Work task =>
As you work through the listing, transcribe every line exactly as it reads.

---+---

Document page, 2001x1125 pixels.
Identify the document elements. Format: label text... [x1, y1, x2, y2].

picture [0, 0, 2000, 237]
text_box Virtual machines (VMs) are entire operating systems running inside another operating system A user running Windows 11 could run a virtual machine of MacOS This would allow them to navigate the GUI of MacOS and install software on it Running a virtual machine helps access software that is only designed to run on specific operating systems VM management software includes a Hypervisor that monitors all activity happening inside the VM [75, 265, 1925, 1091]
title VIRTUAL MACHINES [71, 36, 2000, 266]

---+---

Output of the task =>
Document page, 2001x1125 pixels.
Identify the document elements. Format: label text... [x1, y1, x2, y2].

picture [0, 0, 2000, 237]
text_box Virtual machines (VMs) are entire operating systems running inside another operating system A user running Windows 11 could run a virtual machine of MacOS This would allow them to navigate the GUI of MacOS and install software on it Running a virtual machine helps access software that is only designed to run on specific operating systems VM management software includes a Hypervisor that monitors all activity happening inside the VM [75, 265, 1925, 1091]
title VIRTUAL MACHINES [71, 36, 2000, 266]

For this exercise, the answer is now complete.